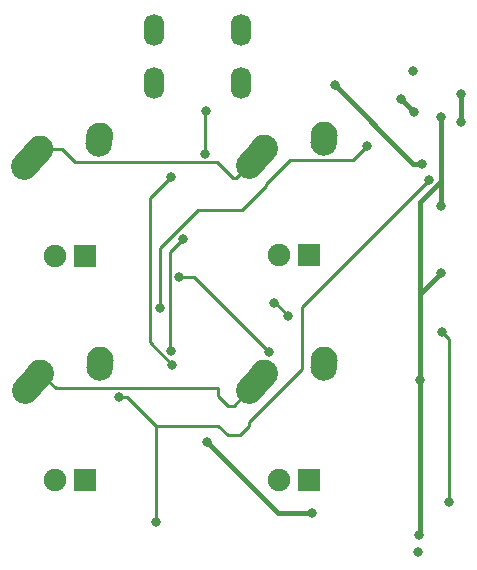
<source format=gbr>
G04 #@! TF.GenerationSoftware,KiCad,Pcbnew,7.0.1*
G04 #@! TF.CreationDate,2023-04-11T18:09:49-04:00*
G04 #@! TF.ProjectId,pikas-pcbs,70696b61-732d-4706-9362-732e6b696361,rev?*
G04 #@! TF.SameCoordinates,Original*
G04 #@! TF.FileFunction,Copper,L1,Top*
G04 #@! TF.FilePolarity,Positive*
%FSLAX46Y46*%
G04 Gerber Fmt 4.6, Leading zero omitted, Abs format (unit mm)*
G04 Created by KiCad (PCBNEW 7.0.1) date 2023-04-11 18:09:49*
%MOMM*%
%LPD*%
G01*
G04 APERTURE LIST*
G04 Aperture macros list*
%AMHorizOval*
0 Thick line with rounded ends*
0 $1 width*
0 $2 $3 position (X,Y) of the first rounded end (center of the circle)*
0 $4 $5 position (X,Y) of the second rounded end (center of the circle)*
0 Add line between two ends*
20,1,$1,$2,$3,$4,$5,0*
0 Add two circle primitives to create the rounded ends*
1,1,$1,$2,$3*
1,1,$1,$4,$5*%
G04 Aperture macros list end*
G04 #@! TA.AperFunction,ComponentPad*
%ADD10HorizOval,2.250000X0.655001X0.730000X-0.655001X-0.730000X0*%
G04 #@! TD*
G04 #@! TA.AperFunction,ComponentPad*
%ADD11C,2.250000*%
G04 #@! TD*
G04 #@! TA.AperFunction,ComponentPad*
%ADD12HorizOval,2.250000X0.020000X0.290000X-0.020000X-0.290000X0*%
G04 #@! TD*
G04 #@! TA.AperFunction,ComponentPad*
%ADD13C,1.905000*%
G04 #@! TD*
G04 #@! TA.AperFunction,ComponentPad*
%ADD14R,1.905000X1.905000*%
G04 #@! TD*
G04 #@! TA.AperFunction,ComponentPad*
%ADD15HorizOval,2.250000X0.655001X0.730000X-0.655001X-0.730000X0*%
G04 #@! TD*
G04 #@! TA.AperFunction,ComponentPad*
%ADD16O,1.700000X2.700000*%
G04 #@! TD*
G04 #@! TA.AperFunction,ViaPad*
%ADD17C,0.800000*%
G04 #@! TD*
G04 #@! TA.AperFunction,Conductor*
%ADD18C,0.254000*%
G04 #@! TD*
G04 #@! TA.AperFunction,Conductor*
%ADD19C,0.381000*%
G04 #@! TD*
G04 APERTURE END LIST*
D10*
X102636001Y-50451000D03*
D11*
X103291000Y-49721000D03*
D12*
X108311000Y-48931000D03*
D11*
X108331000Y-48641000D03*
D13*
X104521000Y-58801000D03*
D14*
X107061000Y-58801000D03*
D15*
X83673001Y-69501000D03*
D11*
X84328000Y-68771000D03*
D12*
X89348000Y-67981000D03*
D11*
X89368000Y-67691000D03*
D13*
X85558000Y-77851000D03*
D14*
X88098000Y-77851000D03*
D10*
X102636001Y-69501000D03*
D11*
X103291000Y-68771000D03*
D12*
X108311000Y-67981000D03*
D11*
X108331000Y-67691000D03*
D13*
X104521000Y-77851000D03*
D14*
X107061000Y-77851000D03*
D10*
X83661002Y-50526001D03*
D11*
X84316001Y-49796001D03*
D12*
X89336001Y-49006001D03*
D11*
X89356001Y-48716001D03*
D13*
X85546001Y-58876001D03*
D14*
X88086001Y-58876001D03*
D16*
X93981250Y-44187500D03*
X101281250Y-44187500D03*
X93981250Y-39687500D03*
X101281250Y-39687500D03*
D17*
X118903750Y-79692500D03*
X109272635Y-44397635D03*
X114862500Y-45581250D03*
X115947500Y-46675000D03*
X116363750Y-82471500D03*
X118268750Y-60325000D03*
X118268750Y-54625000D03*
X118268750Y-47081250D03*
X116518750Y-69331250D03*
X119987500Y-47518750D03*
X119956250Y-45175000D03*
X115862500Y-43175000D03*
X116643750Y-51050000D03*
X111987500Y-49550000D03*
X94463250Y-63293000D03*
X95366764Y-66901836D03*
X98268750Y-50198500D03*
X98330750Y-46548128D03*
X96427924Y-57437452D03*
X95487500Y-68050000D03*
X95393750Y-52143750D03*
X117206250Y-52456250D03*
X105302249Y-63895999D03*
X104103750Y-62841269D03*
X118300000Y-65300000D03*
X116268750Y-83893750D03*
X96043750Y-60642500D03*
X103663750Y-66992500D03*
X94143750Y-81393750D03*
X90963750Y-70802500D03*
X107346750Y-80645000D03*
X98428366Y-74612500D03*
D18*
X118903750Y-65903750D02*
X118300000Y-65300000D01*
X118903750Y-79692500D02*
X118903750Y-65903750D01*
D19*
X109272635Y-44397635D02*
X115925000Y-51050000D01*
X115925000Y-51050000D02*
X116643750Y-51050000D01*
X114862500Y-45590000D02*
X115947500Y-46675000D01*
X114862500Y-45581250D02*
X114862500Y-45590000D01*
X116518750Y-82316500D02*
X116363750Y-82471500D01*
X116518750Y-66550000D02*
X116518750Y-82316500D01*
X116518750Y-66550000D02*
X116518750Y-62737500D01*
X116518750Y-69331250D02*
X116518750Y-66550000D01*
X116518750Y-62737500D02*
X116518750Y-62075000D01*
X116518750Y-62737500D02*
X116518750Y-54261686D01*
X116518750Y-62075000D02*
X118268750Y-60325000D01*
X118268750Y-52511686D02*
X118268750Y-54625000D01*
X118268750Y-52511686D02*
X118268750Y-47081250D01*
X116518750Y-54261686D02*
X118268750Y-52511686D01*
X119956250Y-47487500D02*
X119987500Y-47518750D01*
X119956250Y-45175000D02*
X119956250Y-47487500D01*
X116737500Y-50956250D02*
X116643750Y-51050000D01*
D18*
X110826561Y-50710939D02*
X111987500Y-49550000D01*
X105448102Y-50710939D02*
X110826561Y-50710939D01*
X103420100Y-52738941D02*
X105448102Y-50710939D01*
X103420100Y-52925000D02*
X103420100Y-52738941D01*
X97688405Y-54973000D02*
X101372100Y-54973000D01*
X101372100Y-54973000D02*
X103420100Y-52925000D01*
X94463250Y-58198155D02*
X97688405Y-54973000D01*
X94463250Y-63293000D02*
X94463250Y-58198155D01*
X95316750Y-66851822D02*
X95366764Y-66901836D01*
X95316750Y-58548626D02*
X95316750Y-66851822D01*
X96427924Y-57437452D02*
X95316750Y-58548626D01*
X98330750Y-46548128D02*
X98268750Y-46610128D01*
X98268750Y-46610128D02*
X98268750Y-50198500D01*
X93612500Y-66175000D02*
X95487500Y-68050000D01*
X95393750Y-52143750D02*
X93612500Y-53925000D01*
X93612500Y-53925000D02*
X93612500Y-66175000D01*
X99405560Y-73236155D02*
X94143750Y-73236155D01*
X101229595Y-74023000D02*
X100192405Y-74023000D01*
X100192405Y-74023000D02*
X99405560Y-73236155D01*
X101963000Y-73289595D02*
X101229595Y-74023000D01*
X101963000Y-72949500D02*
X101963000Y-73289595D01*
X106518750Y-68393750D02*
X101963000Y-72949500D01*
X106518750Y-63143750D02*
X106518750Y-68393750D01*
X117206250Y-52456250D02*
X106518750Y-63143750D01*
X104247519Y-62841269D02*
X105302249Y-63895999D01*
X104103750Y-62841269D02*
X104247519Y-62841269D01*
X100893250Y-52268750D02*
X101981000Y-51181000D01*
X100675000Y-52268750D02*
X100893250Y-52268750D01*
X87297959Y-50925000D02*
X99331250Y-50925000D01*
X99331250Y-50925000D02*
X100675000Y-52268750D01*
X86168960Y-49796001D02*
X87297959Y-50925000D01*
X84316001Y-49796001D02*
X86168960Y-49796001D01*
X101981000Y-70081000D02*
X103291000Y-68771000D01*
X101981000Y-70231000D02*
X101981000Y-70081000D01*
X100693000Y-71519000D02*
X101981000Y-70231000D01*
X100192405Y-71519000D02*
X100693000Y-71519000D01*
X99387750Y-70714345D02*
X100192405Y-71519000D01*
X99387750Y-70075500D02*
X99387750Y-70714345D01*
X85632500Y-70075500D02*
X99387750Y-70075500D01*
X84328000Y-68771000D02*
X85632500Y-70075500D01*
X83018000Y-70081000D02*
X84328000Y-68771000D01*
X83018000Y-70231000D02*
X83018000Y-70081000D01*
X97313750Y-60642500D02*
X96043750Y-60642500D01*
X103663750Y-66992500D02*
X97313750Y-60642500D01*
X94143750Y-74364250D02*
X94143750Y-81393750D01*
X94143750Y-73236155D02*
X94143750Y-74364250D01*
X91710095Y-70802500D02*
X94143750Y-73236155D01*
X90963750Y-70802500D02*
X91710095Y-70802500D01*
D19*
X104460866Y-80645000D02*
X107346750Y-80645000D01*
X98428366Y-74612500D02*
X104460866Y-80645000D01*
M02*

</source>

########################################

• [Description of the task]
Every line above from the line with "X103420100Y-52925000D02*" to the line with "X103663750Y-66992500D02*" is wanted, ends included; write them out exactly and add no other line.

• [Reply]
X103420100Y-52925000D02*
X103420100Y-52738941D01*
X97688405Y-54973000D02*
X101372100Y-54973000D01*
X101372100Y-54973000D02*
X103420100Y-52925000D01*
X94463250Y-58198155D02*
X97688405Y-54973000D01*
X94463250Y-63293000D02*
X94463250Y-58198155D01*
X95316750Y-66851822D02*
X95366764Y-66901836D01*
X95316750Y-58548626D02*
X95316750Y-66851822D01*
X96427924Y-57437452D02*
X95316750Y-58548626D01*
X98330750Y-46548128D02*
X98268750Y-46610128D01*
X98268750Y-46610128D02*
X98268750Y-50198500D01*
X93612500Y-66175000D02*
X95487500Y-68050000D01*
X95393750Y-52143750D02*
X93612500Y-53925000D01*
X93612500Y-53925000D02*
X93612500Y-66175000D01*
X99405560Y-73236155D02*
X94143750Y-73236155D01*
X101229595Y-74023000D02*
X100192405Y-74023000D01*
X100192405Y-74023000D02*
X99405560Y-73236155D01*
X101963000Y-73289595D02*
X101229595Y-74023000D01*
X101963000Y-72949500D02*
X101963000Y-73289595D01*
X106518750Y-68393750D02*
X101963000Y-72949500D01*
X106518750Y-63143750D02*
X106518750Y-68393750D01*
X117206250Y-52456250D02*
X106518750Y-63143750D01*
X104247519Y-62841269D02*
X105302249Y-63895999D01*
X104103750Y-62841269D02*
X104247519Y-62841269D01*
X100893250Y-52268750D02*
X101981000Y-51181000D01*
X100675000Y-52268750D02*
X100893250Y-52268750D01*
X87297959Y-50925000D02*
X99331250Y-50925000D01*
X99331250Y-50925000D02*
X100675000Y-52268750D01*
X86168960Y-49796001D02*
X87297959Y-50925000D01*
X84316001Y-49796001D02*
X86168960Y-49796001D01*
X101981000Y-70081000D02*
X103291000Y-68771000D01*
X101981000Y-70231000D02*
X101981000Y-70081000D01*
X100693000Y-71519000D02*
X101981000Y-70231000D01*
X100192405Y-71519000D02*
X100693000Y-71519000D01*
X99387750Y-70714345D02*
X100192405Y-71519000D01*
X99387750Y-70075500D02*
X99387750Y-70714345D01*
X85632500Y-70075500D02*
X99387750Y-70075500D01*
X84328000Y-68771000D02*
X85632500Y-70075500D01*
X83018000Y-70081000D02*
X84328000Y-68771000D01*
X83018000Y-70231000D02*
X83018000Y-70081000D01*
X97313750Y-60642500D02*
X96043750Y-60642500D01*
X103663750Y-66992500D02*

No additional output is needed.